И стала осыпать мелкими поцелуями его лицо, глаза, уши, потом звонко чмокнула в губы:
— Это невозможно… Грудинка!
Оставив мужчину, снова подбежала к портфелю. Распахнула его, присев на корточки, заглянула внутрь. И вытащила наружу еще один сверток:
— Корейка! Лацко, милый… Это же корейка?!
Швунг застыл на месте, у него было ощущение, будто мир рухнул вместе с ним.
— Душа моя… — проговорил он, чувствуя, что ему изменяет голос. — Душа моя… — еще раз начал он.
— Лацко, милый! Это просто невозможно…
Она снова порхнула к нему и обхватила за шею.
— Ты всех милее…
— Душа моя…
— Ты милее всех… ты мой сладкий Лацко!
Взяла его лицо в ладони:
— Чей Лацко? А? Чей Лацко?..
Поцеловала его в лоб.
— Ну, иди же, сядь сюда, к печке. Видишь, как я ее для тебя натопила…
Она подтащила его к печке и усадила в кресло. Села к нему на колени и снова поцеловала в лоб.
— Я отнесу это мясо в кухню… и мигом вернусь к тебе… — говоря это, она поцеловала его в шею.
Швунг откинулся на спинку кресла и закрыл глаза:
«Господи… Господи…»
— Только выйду, — повторила женщина, — и вернусь обратно, чтоб тебя согреть. Ладно?

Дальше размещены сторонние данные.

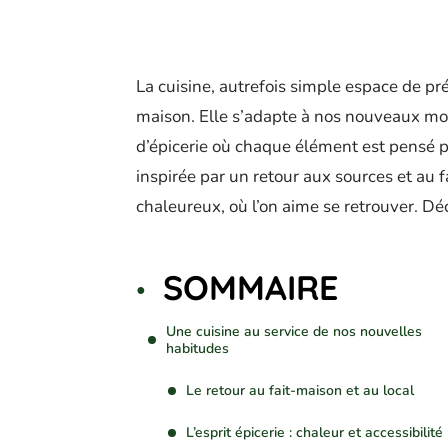
La cuisine, autrefois simple espace de pr
maison. Elle s’adapte à nos nouveaux mo
d’épicerie où chaque élément est pensé pou
inspirée par un retour aux sources et au 
chaleureux, où l’on aime se retrouver. D
SOMMAIRE
Une cuisine au service de nos nouvelles
habitudes
Le retour au fait-maison et au local
L’esprit épicerie : chaleur et accessibilité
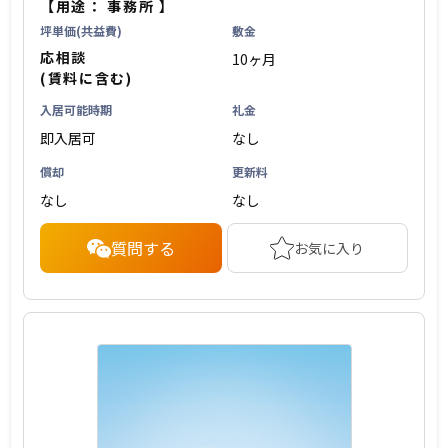
【用途：
事務所
】
坪単価(共益費)
敷金
応相談
10ヶ月
(賃料に含む)
入居可能時期
礼金
即入居可
なし
償却
更新料
なし
なし
質問する
お気に入り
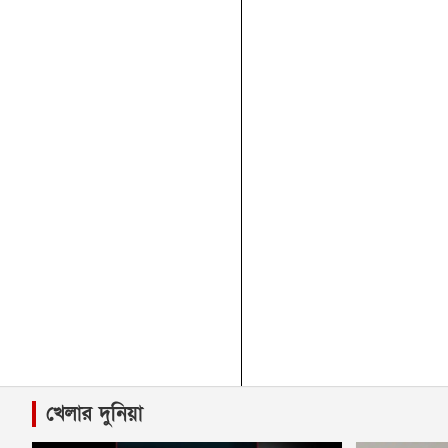
খেলার দুনিয়া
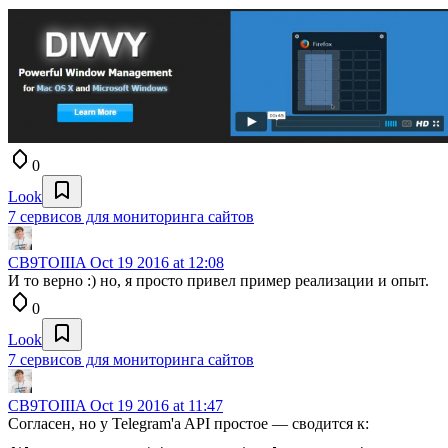
0
Look
7 сервисов для мониторинга сайтов
CB9TOIIIA
Oct 19 2016 at 12:08
И то верно :) но, я просто привел пример реализации и опыт.
0
Look
7 сервисов для мониторинга сайтов
CB9TOIIIA
Oct 19 2016 at 11:47
Согласен, но у Telegram'a API простое — сводится к:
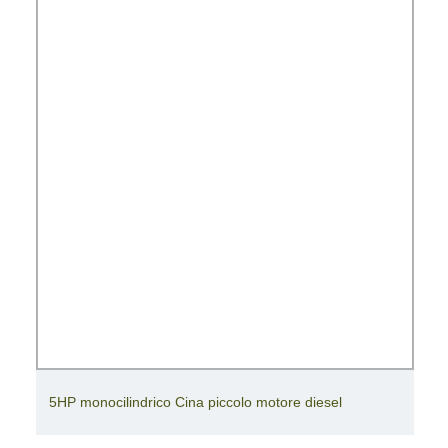
5HP monocilindrico Cina piccolo motore diesel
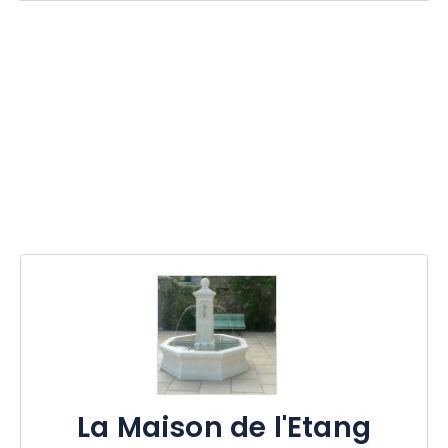
La Maison de l'Etang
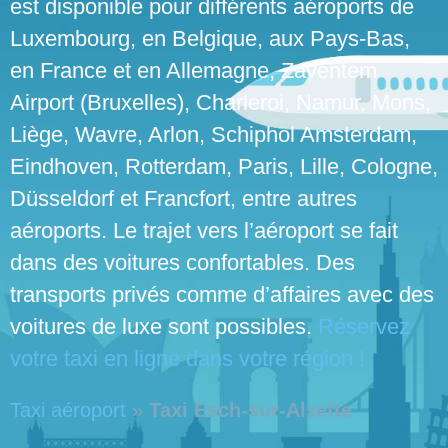
est disponible pour différents aéroports de
Luxembourg, en Belgique, aux Pays-Bas,
en France et en Allemagne, Zaventem
Airport (Bruxelles), Charleroi, Namur, Mons,
Liège, Wavre, Arlon, Schiphol Amsterdam,
Eindhoven, Rotterdam, Paris, Lille, Cologne,
Düsseldorf et Francfort, entre autres
aéroports. Le trajet vers l’aéroport se fait
dans des voitures confortables. Des
transports privés comme d’affaires avec des
voitures de luxe sont possibles.
Réservez
votre taxi en ligne dans votre région !
Taxi aéroport
»
Taxi Esch-sur-Alzette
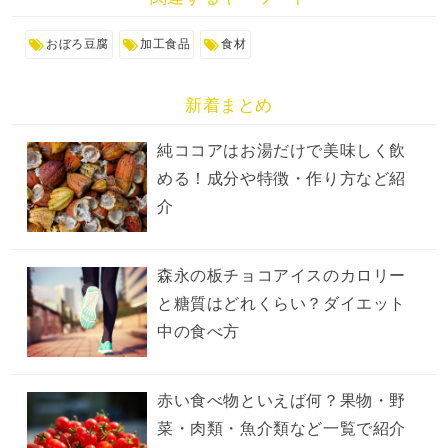
おぼろ豆腐
加工食品
食材
新着まとめ
純ココアはお湯だけで美味しく飲
める！成分や特徴・作り方など紹
介
森永の板チョコアイスのカロリー
と糖質はどれくらい？ダイエット
中の食べ方
赤い食べ物といえば何？果物・野
菜・肉類・魚介類など一覧で紹介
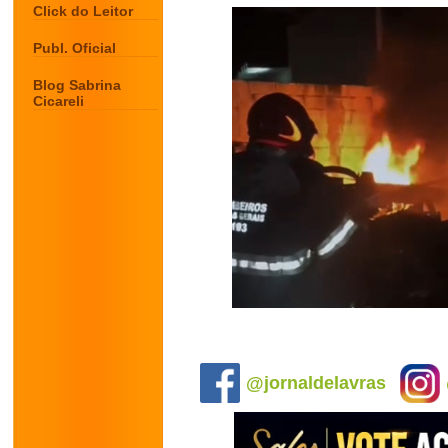
Click do Leitor
Publ. Oficial
Blog Sabrina
Cicareli
.
@jornaldelavras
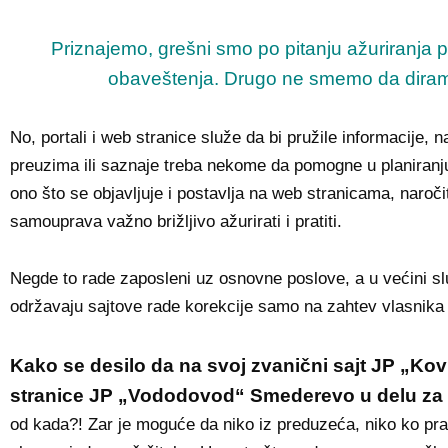
Priznajemo, grešni smo po pitanju ažuriranja po
obaveštenja. Drugo ne smemo da diram
No, portali i web stranice služe da bi pružile informacije, 
preuzima ili saznaje treba nekome da pomogne u planiranju,
ono što se objavljuje i postavlja na web stranicama, naroči
samouprava važno brižljivo ažurirati i pratiti.
Negde to rade zaposleni uz osnovne poslove, a u većini slu
održavaju sajtove rade korekcije samo na zahtev vlasnika sa
Kako se desilo da na svoj zvanični sajt JP „Ko
stranice JP „Vododovod“ Smederevo u delu za 
od kada?! Zar je moguće da niko iz preduzeća, niko ko prati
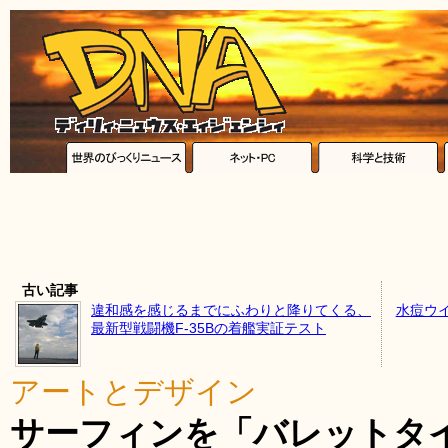
古い記事
違和感を感じるまでにふわりと降りてくる、
水痘ウ
最新型戦闘機F-35Bの着艦実証テスト
アートとデザイン
サーフィンを「バレットタ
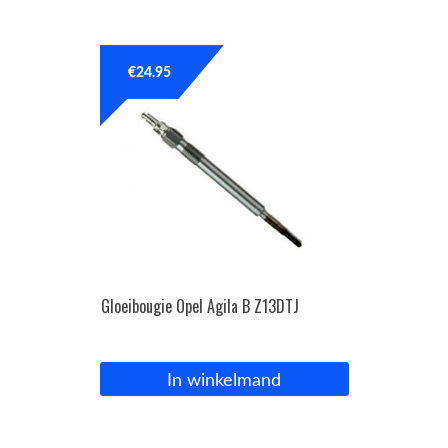
€
24.95
Gloeibougie Opel Agila B Z13DTJ
In winkelmand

Ты хочешь, чтоб я тебя согрела?
— Я пропал!.. — сказал Швунг, оставшись один. — Пропал… окончательно…
Он вытянул ноги и закрыл глаза.
— Пропал окончательно…
Он встал, подойдя к столу, оперся о него руками и уронил голову:
— В конце концов, как я уже говорил на улице, сегодня я еще подожду, на сегодня обойдемся без скандала! Сегодня я это уж действительно заслужил! Чтоб сегодня еще раз… последний раз… А уж завтра я снова раздобуду грудинку… и корейку… и отнесу домой. За одного Маколи уж как-нибудь разживусь у ветеринара грудинкой…

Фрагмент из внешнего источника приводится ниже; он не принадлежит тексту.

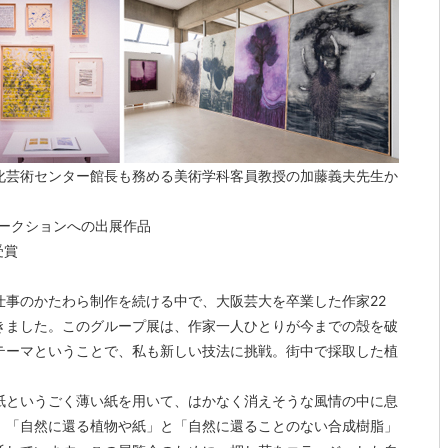
化芸術センター館長も務める美術学科客員教授の加藤義夫先生か
ークションへの出展作品
受賞
仕事のかたわら制作を続ける中で、大阪芸大を卒業した作家22
きました。このグループ展は、作家一人ひとりが今までの殻を破
テーマということで、私も新しい技法に挑戦。街中で採取した植
紙というごく薄い紙を用いて、はかなく消えそうな風情の中に息
、「自然に還る植物や紙」と「自然に還ることのない合成樹脂」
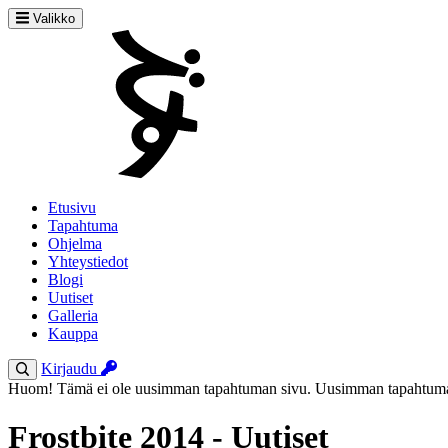
Valikko
Etusivu
Tapahtuma
Ohjelma
Yhteystiedot
Blogi
Uutiset
Galleria
Kauppa
Kirjaudu
Huom! Tämä ei ole uusimman tapahtuman sivu. Uusimman tapahtuman
Frostbite 2014 - Uutiset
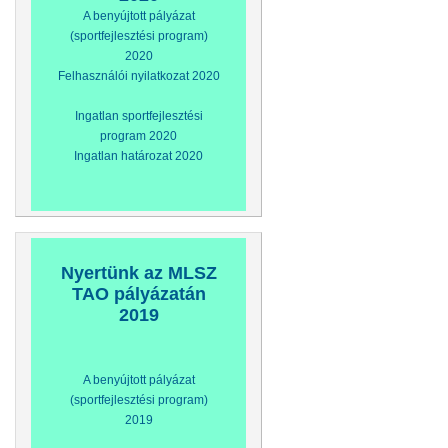
A benyújtott pályázat
(sportfejlesztési program)
2020
Felhasználói nyilatkozat 2020
Ingatlan sportfejlesztési
program 2020
Ingatlan határozat 2020
Nyertünk az MLSZ
TAO pályázatán
2019
A benyújtott pályázat
(sportfejlesztési program)
2019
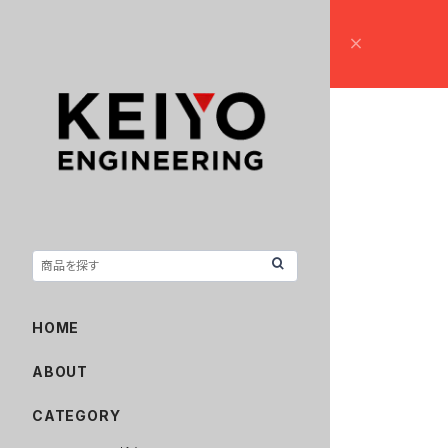
HOME
ABOUT
CATEGORY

Он обернулся и поглядел на кровать. Подходя к ней, снял часы, затем сбросил пиджак и повесил на спинку стула.
— Боже, — произнес он, присев на край кровати снять ботинки. — Господи боже… истинно говорю тебе — нет более несчастного создания, чем человек!..
Он посмотрел перед собой, и рука его, развязывавшая шнурок, застыла неподвижно. Он почувствовал резь в глазах и понял, что вот-вот заплачет. Быстро повернулся головой к двери и крикнул:
— Ради всего святого, иди же, о бестия!
«Наше главное несчастье в том, что мы из всего делаем слишком большую проблему! Вот и сейчас я чувствую себя как распоследняя паршивая собака… Но разве можно сравнивать безмерность моих угрызений с тем грехом, что я совершил, и тем более с характером этого так называемого греха? Так ли уж тяжко я согрешил, чтоб чувствовать себя отъявленным подлецом? Если кто честно — именно так, — честно терзается угрызениями совести, то это я. Но за всяким моим самоосуждением и самообвинением всегда теплится сомнение, а точно ли я грешен? И действительно, так ли велик мой грех, чтобы чувствовать к самому себе отвращение?»
В ранний утренний час Кирай торопливо шагал сквозь туман, который, пережив ночь, упрямо заволакивал улицу мглистой пеленой; он шел, подняв ворот пальто, глубоко надвинув на заспанные глаза шляпу, зажав под мышкой полегчавший портфель и то и дело шмыгая носом.